Problem requirements: Extract the transcribed lines from every row and reproduce each one without any change. Leave the pictures out of your answer.

(Transcribed text of the pages)
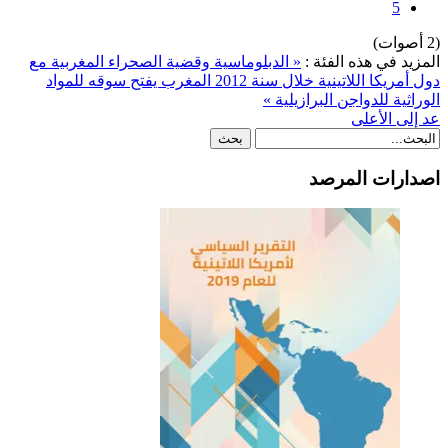
5
(2 أصوات)
المزيد في هذه الفئة :
« الدبلوماسية وقضية الصحراء المغربية مع
دول أمريكا اللاتينية خلال سنة 2012
المغرب يفتح سوقه للمواد
الوراثية للدواجن البرازيلية »
عد إلى الأعلى
اصدارات المرصد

Result of this exercise:
5
(2 أصوات)
المزيد في هذه الفئة :
« الدبلوماسية وقضية الصحراء المغربية مع
دول أمريكا اللاتينية خلال سنة 2012
المغرب يفتح سوقه للمواد
الوراثية للدواجن البرازيلية »
عد إلى الأعلى
اصدارات المرصد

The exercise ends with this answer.